At NBA Summer League through games in Brooklyn at the start of this season, the coach voice you heard yelling out defenses and instructions was often assistant coach Lawrence Frank, not head coach Jason Kidd. When the Nets decided to go with the untested Kidd as coach they hired Frank (and paid him well) to be the experienced voice next to him on the bench.
That didn’t last long.
Kidd said Tuesday that Frank had been “reassigned” and would be doing daily reports for the organization, he will not be on the bench anymore, reports Howard Beck of Bleacher Report and other Nets reporters.
Is having a different philosophy from a 5-12 coach a bad thing?
There had been rumors of strong differences between the two for a while, and things had spiraled down following a Nov. 4 argument, reports Adrain Wojnarowski of Yahoo Sports.After Brooklyn Nets coach Jason Kidd blistered top assistant Lawrence Frank in a staff meeting on Nov. 4, the partnership was irreparably damaged and ultimately spiraled to its end on Tuesday, league sources told Yahoo Sports.
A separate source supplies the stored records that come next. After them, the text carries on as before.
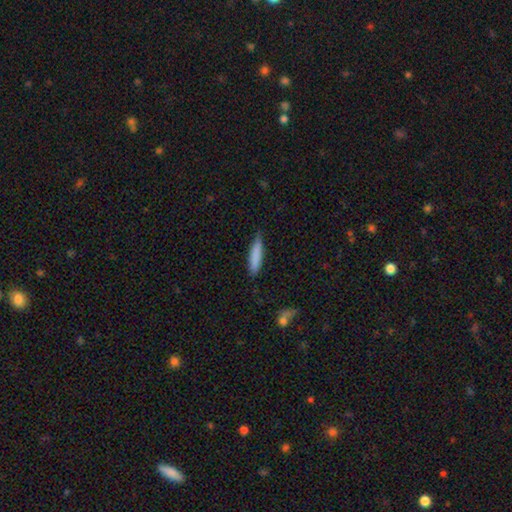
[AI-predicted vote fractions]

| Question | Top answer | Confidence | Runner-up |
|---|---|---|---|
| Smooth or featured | smooth | 82% | featured or disk (12%) |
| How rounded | cigar-shaped | 83% | in between (16%) |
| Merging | none | 78% | minor disturbance (18%) |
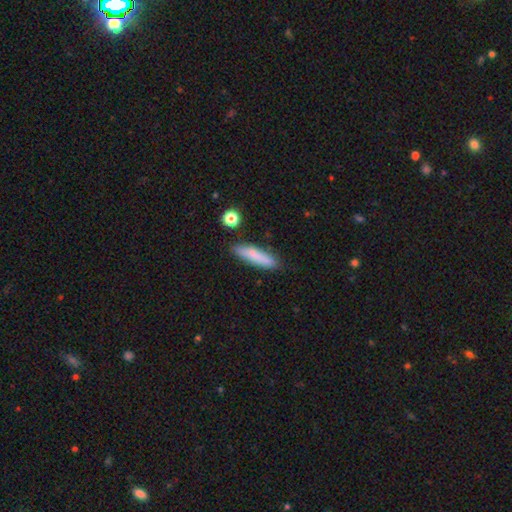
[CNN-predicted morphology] smooth 78%, featured or disk 15%, star or artifact 7%. Down the decision tree: how rounded — cigar-shaped (80%); merging — none (82%).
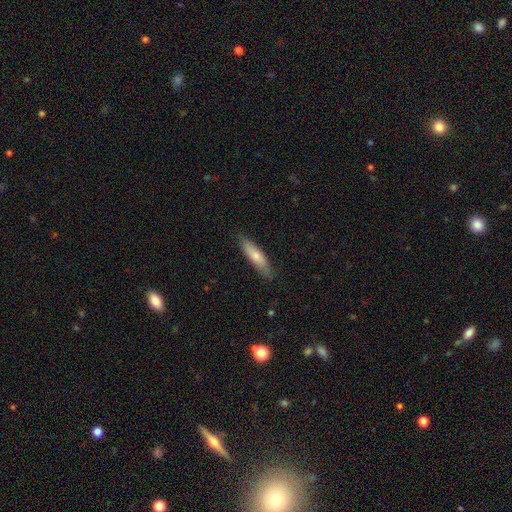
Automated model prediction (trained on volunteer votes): smooth_or_featured: smooth (p=0.70) [alt: featured or disk p=0.24]
how_rounded: cigar-shaped (p=0.72) [alt: in between p=0.26]
merging: none (p=0.82) [alt: minor disturbance p=0.15]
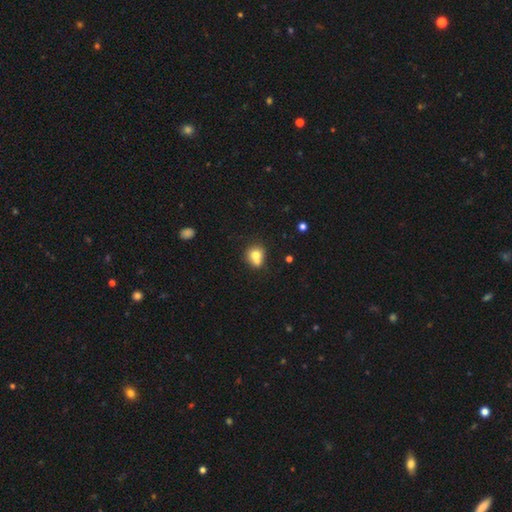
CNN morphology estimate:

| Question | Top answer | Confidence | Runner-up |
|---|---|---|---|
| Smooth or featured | smooth | 72% | featured or disk (18%) |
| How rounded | round | 71% | in between (28%) |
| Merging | merger | 47% | none (37%) |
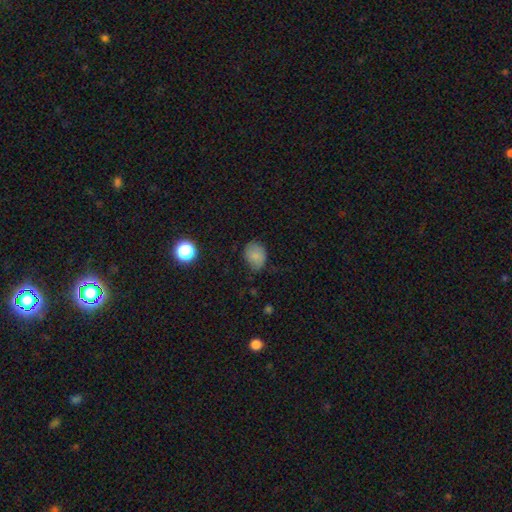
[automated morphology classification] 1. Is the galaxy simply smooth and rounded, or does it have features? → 80% smooth, 11% star or artifact, 9% featured or disk.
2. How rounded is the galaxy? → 57% in between, 42% round, 1% cigar-shaped.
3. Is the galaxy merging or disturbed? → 60% none, 31% minor disturbance, 7% major disturbance, 2% merger.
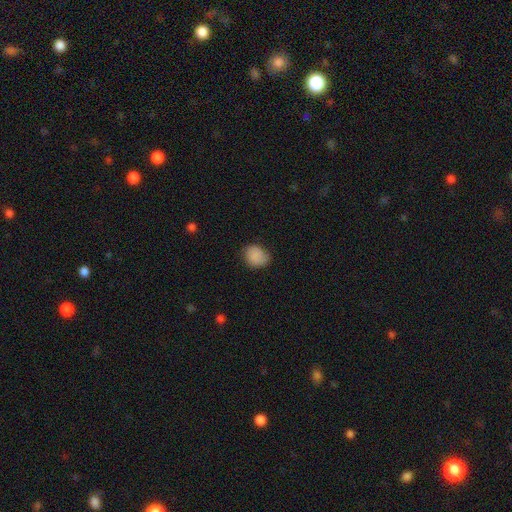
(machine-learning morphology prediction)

Hours after a blowout loss to the Orlando Magic – Kidd’s first game on the bench following a two-game suspension to start the season – the entire coaching staff witnessed Kidd lose his temper with Frank and escalate a strangely uneasy and brief coaching partnership together.
Kidd was always a strong willed player who wanted to do things his way. Frank is a strong willed, opinionated coach who could drive players crazy with his micromanagement. Frank was brought in because of how he prepares but he and Kidd could not get along. Marc Stein of ESPN summed up the pro-Kidd spin well.
Said one coaching source Tuesday night after LFrank's departure: "(Kidd) needed a veteran assistant to guide him, not tell him what to do"
— Marc Stein (@TheSteinLine) December 3, 2013
We’ll see what impact this has on the team, but it means a bigger role for Joe Prunty.
It’s an expensive decision for the Nets, as Adrian Wojnarowski of Yahoo Sports noted.
Assistant coach Lawrence Frank, who Nets "reassigned," has a 6-year deal that averages over $1 million a year. Breakup had been building.